## [What is needed]
Below are entries; output exactly the lines from the one with "Fig. 2 Two basic cases of indirect data" to the one with "Figure 3. Histogram", both included, and nothing else.

## [Provided entries]
--- --- ---
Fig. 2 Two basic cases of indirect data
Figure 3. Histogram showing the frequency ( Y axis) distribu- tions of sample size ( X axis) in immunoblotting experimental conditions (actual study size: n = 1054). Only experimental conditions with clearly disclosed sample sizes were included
--- --- ---
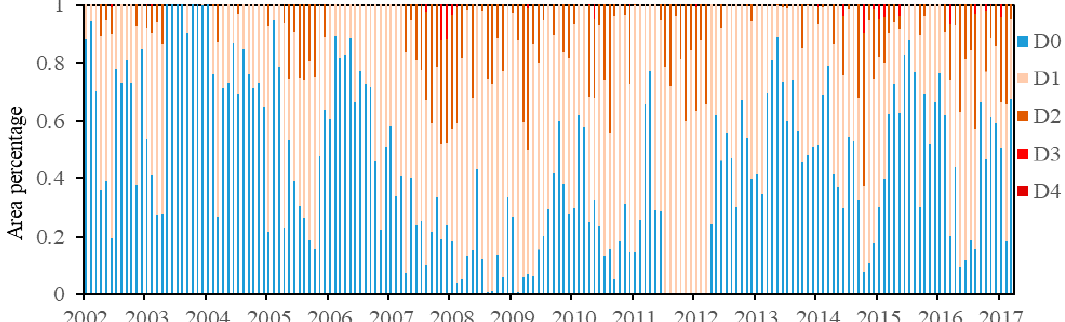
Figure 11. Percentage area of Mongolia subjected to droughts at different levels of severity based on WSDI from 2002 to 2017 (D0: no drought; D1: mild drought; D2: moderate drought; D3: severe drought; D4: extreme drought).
--- --- ---
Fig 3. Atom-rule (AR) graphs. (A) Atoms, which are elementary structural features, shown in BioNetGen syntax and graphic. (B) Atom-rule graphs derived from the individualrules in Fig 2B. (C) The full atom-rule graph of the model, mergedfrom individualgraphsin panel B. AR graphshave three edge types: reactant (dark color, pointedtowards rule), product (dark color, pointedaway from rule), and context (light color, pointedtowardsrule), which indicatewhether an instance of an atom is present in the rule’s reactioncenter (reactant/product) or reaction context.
--- --- ---
## [Finished task]
Fig. 2 Two basic cases of indirect data
Figure 3. Histogram showing the frequency ( Y axis) distribu- tions of sample size ( X axis) in immunoblotting experimental conditions (actual study size: n = 1054). Only experimental conditions with clearly disclosed sample sizes were included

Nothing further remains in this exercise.